*** Opening Records for this exercise ***
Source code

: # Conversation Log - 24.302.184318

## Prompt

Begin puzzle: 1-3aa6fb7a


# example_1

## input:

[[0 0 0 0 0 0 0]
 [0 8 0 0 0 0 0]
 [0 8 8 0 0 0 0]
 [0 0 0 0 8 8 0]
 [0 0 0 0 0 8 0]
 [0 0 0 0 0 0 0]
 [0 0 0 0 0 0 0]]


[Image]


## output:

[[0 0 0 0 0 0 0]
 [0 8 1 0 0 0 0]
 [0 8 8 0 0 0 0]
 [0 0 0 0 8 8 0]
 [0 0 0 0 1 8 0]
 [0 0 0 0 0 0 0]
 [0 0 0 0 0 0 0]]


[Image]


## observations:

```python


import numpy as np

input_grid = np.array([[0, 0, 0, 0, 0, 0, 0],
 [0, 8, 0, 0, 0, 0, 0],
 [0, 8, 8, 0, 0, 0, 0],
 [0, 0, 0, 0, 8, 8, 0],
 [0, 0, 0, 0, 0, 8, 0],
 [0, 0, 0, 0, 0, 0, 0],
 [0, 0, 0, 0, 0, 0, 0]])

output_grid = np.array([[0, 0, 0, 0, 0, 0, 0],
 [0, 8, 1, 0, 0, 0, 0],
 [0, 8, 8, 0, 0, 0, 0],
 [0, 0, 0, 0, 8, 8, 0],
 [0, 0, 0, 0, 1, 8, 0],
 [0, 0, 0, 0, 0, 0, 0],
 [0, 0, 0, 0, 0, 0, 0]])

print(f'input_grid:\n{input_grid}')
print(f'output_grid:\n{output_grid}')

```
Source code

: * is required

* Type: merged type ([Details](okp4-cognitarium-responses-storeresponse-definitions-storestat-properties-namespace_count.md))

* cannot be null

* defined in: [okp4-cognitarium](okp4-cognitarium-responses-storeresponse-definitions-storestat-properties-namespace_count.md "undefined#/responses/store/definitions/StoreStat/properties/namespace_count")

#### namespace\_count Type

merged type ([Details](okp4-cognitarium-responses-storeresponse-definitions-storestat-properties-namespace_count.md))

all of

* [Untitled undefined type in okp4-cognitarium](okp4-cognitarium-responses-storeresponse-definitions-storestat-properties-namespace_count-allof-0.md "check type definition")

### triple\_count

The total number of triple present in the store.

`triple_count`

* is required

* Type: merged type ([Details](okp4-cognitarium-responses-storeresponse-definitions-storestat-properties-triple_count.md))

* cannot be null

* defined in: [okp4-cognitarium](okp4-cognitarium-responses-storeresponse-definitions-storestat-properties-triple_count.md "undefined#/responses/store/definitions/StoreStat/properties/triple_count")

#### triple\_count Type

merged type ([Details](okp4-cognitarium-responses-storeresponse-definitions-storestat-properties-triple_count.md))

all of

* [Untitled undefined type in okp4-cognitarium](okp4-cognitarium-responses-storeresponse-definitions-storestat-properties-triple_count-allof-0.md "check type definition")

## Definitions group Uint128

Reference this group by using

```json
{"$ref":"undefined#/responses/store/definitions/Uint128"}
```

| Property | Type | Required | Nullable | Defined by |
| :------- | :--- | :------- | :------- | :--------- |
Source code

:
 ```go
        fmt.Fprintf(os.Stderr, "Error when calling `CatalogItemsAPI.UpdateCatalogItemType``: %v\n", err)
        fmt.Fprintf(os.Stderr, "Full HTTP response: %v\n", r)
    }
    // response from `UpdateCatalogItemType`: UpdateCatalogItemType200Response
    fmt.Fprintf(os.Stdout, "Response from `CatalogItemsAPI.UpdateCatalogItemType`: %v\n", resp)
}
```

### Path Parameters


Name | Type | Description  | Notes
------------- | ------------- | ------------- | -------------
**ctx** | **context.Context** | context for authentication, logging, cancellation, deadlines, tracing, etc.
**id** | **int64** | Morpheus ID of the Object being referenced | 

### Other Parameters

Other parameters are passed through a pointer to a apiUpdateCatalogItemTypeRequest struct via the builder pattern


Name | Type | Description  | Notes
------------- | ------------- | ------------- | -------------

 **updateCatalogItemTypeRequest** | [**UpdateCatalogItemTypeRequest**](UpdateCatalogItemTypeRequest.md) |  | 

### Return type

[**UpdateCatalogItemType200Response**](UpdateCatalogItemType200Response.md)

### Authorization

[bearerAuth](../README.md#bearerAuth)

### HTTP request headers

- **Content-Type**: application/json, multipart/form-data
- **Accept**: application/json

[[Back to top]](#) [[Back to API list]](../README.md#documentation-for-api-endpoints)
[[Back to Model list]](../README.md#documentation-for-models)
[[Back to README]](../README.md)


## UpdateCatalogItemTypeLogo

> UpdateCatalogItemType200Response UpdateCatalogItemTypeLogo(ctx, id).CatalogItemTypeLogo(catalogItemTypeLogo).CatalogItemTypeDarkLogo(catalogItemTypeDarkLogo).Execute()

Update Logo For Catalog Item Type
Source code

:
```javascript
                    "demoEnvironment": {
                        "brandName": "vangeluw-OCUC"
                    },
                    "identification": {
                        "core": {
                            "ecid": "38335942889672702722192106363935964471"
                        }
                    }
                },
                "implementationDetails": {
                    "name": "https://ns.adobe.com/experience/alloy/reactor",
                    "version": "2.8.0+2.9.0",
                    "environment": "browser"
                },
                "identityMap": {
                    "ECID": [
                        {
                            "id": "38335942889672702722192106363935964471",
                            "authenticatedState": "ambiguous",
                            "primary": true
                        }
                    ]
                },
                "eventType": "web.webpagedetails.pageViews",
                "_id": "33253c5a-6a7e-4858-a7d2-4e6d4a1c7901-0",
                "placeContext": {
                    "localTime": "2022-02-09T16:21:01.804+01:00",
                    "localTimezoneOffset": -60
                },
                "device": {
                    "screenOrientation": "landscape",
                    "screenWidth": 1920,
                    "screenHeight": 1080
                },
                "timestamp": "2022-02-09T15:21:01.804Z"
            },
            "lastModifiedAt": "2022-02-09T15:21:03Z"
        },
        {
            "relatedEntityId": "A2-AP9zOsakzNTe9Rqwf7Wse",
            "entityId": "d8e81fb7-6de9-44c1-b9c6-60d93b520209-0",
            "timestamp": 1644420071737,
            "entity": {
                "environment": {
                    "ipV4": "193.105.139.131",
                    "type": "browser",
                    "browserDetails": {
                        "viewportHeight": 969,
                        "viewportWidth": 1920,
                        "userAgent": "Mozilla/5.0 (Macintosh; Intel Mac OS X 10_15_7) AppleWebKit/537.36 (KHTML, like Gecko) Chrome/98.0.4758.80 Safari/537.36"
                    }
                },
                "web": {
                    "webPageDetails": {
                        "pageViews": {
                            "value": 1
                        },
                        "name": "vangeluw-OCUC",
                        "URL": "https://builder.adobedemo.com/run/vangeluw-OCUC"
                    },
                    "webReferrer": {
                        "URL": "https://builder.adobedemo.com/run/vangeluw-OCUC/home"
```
*** Closing Records for this exercise ***
## Exercise directions
Please report every line of the listing that contains the string "Stderr".

## Exercise result
        fmt.Fprintf(os.Stderr, "Error when calling `CatalogItemsAPI.UpdateCatalogItemType``: %v\n", err)
        fmt.Fprintf(os.Stderr, "Full HTTP response: %v\n", r)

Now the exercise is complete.